Toplumsal medya hesabında yaptığı ankette ‘Kayseri mi yoksa Kastamonu pastırması mı’ diye soran ünlü yemek eleştirmeni Vedat Milor’un sonuçları açıklamasıyla iki kentin üreticileri karşı karşıya geldi. Pastırma geleneğinin korunması gerektiğine dikkat çeken Milor, “Bu tip anketleri yapmaya devam edeceğim. Buradaki emel belirli bir kültürü korumak zira kaybolmaya yüz tutan çok hoş yemekler var ya da aslına uygun yapılmıyorlar. Ülkenin gastronomisi ulusal kültür hazinemizin çok değerli bir parçası” dedi. Dijital platform GAİN’de yaptığı program için Twitter’da düzenlediği anket sonuçlarıyla ilgili Demirören Haber Ajansı’na (DHA) konuşan Milor, pastırma üretiminde klasik prosedürlerden uzaklaşıldığını söyledi.
‘PASTIRMA İÇİN TEHLİKE ÇANLARI ÇALIYOR’
Kastamonu’da ve Kayseri’de çok iyi pastırmaların yapıldığını söyleyen yemek eleştirmeni Milor, her iki vilayette üretilen pastırma için tehlike çanlarının çaldığına dikkat çekerek, “Sürüm çok artmış. Talep çok olduğu vakit yılın 12 ayında da pastırma yapmaya çalışılıyor. Evvelden pastırma yazında, kurutularak yapılırdı. Bir yandan Erciyes, bir yandan Ilgaz Dağları’ndan gelen esintiyle yavaş yavaş kuruması ve doğal hayvanların kullanılması üzere özellikler giderek tarihe karışıyor” tabirlerini kullandı.
‘PASTIRMA ÜZERE BİRÇOK ESERDE ÜRÜN GAMI GELİŞTİRİLMELİ’
Her şeye karşın iyi pastırma yapan üreticilerin var olduğunu lisana getiren Milor, pastırma ve birçok eserde ürün gamı geliştirilmesi gerektiğine vurgu yaparak, kelamlarını şöyle tamamladı:
“Gelenek demek, bir yanda deneyim ve bilgi oluyor.
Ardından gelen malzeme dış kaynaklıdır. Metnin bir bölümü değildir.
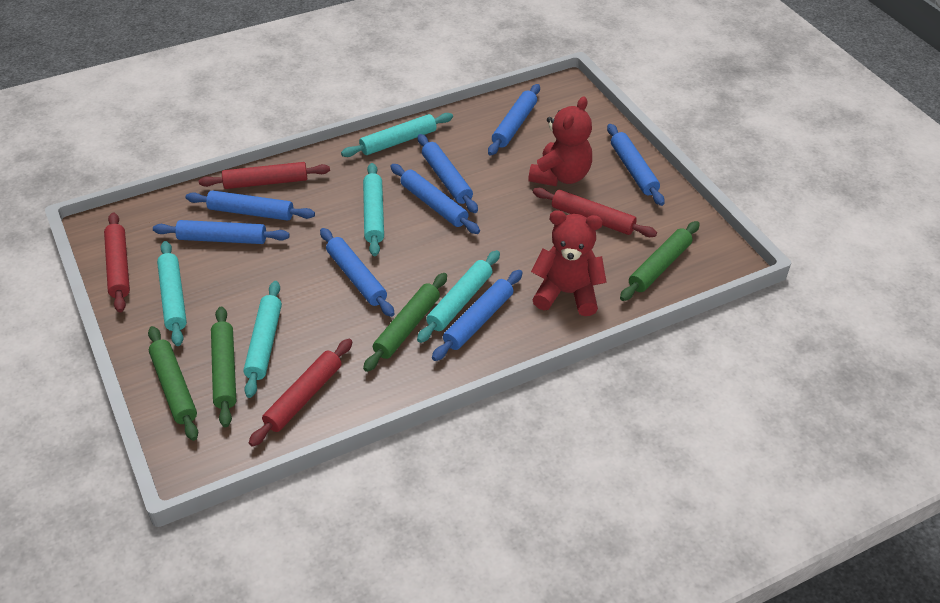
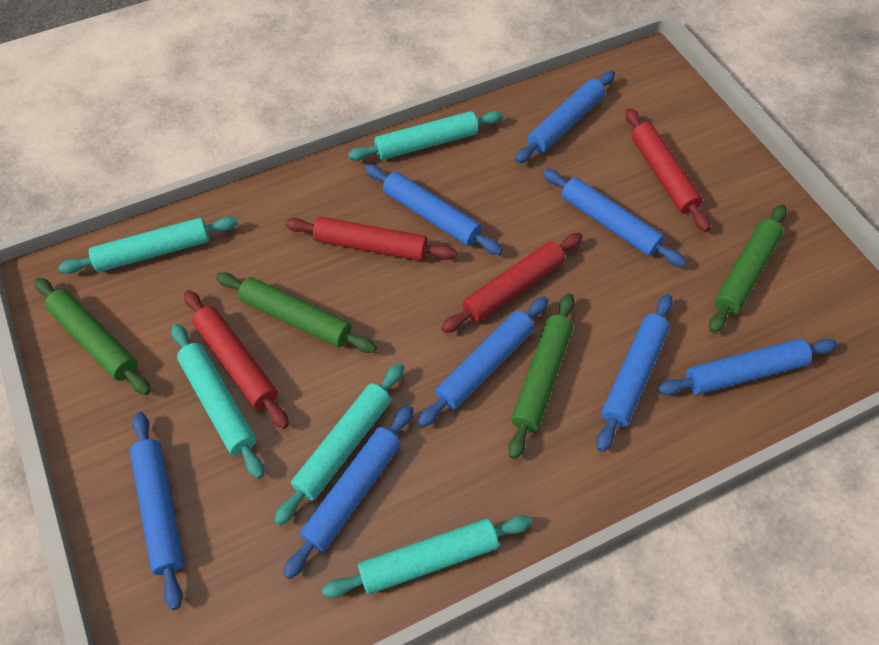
red teddy bear: [528,96,592,186] [531,210,607,316] = 2 -> none = 0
Üreticilerimizin pek birçok bu işi severek yapıyor ve aile geleneğini devam ettiriyor. Bazen talep o kadar fazla ki onlar da havlu atmak üzere. Pastırma ve birçok eserde ürün gamı geliştirilmeli. Her türlü pastırma yapılabilir. Doğal hayvanlardan, pastırma yazında kurutularak, çemenin, kimyonun, sarımsağın en iyisiyle yapılanlar başka bir kategoride satılabilir. Şarküteri eserlerinde dünyada bu türlü yapılıyor. Bizim de pastırma geleneğimizi müdafaamız lazım.”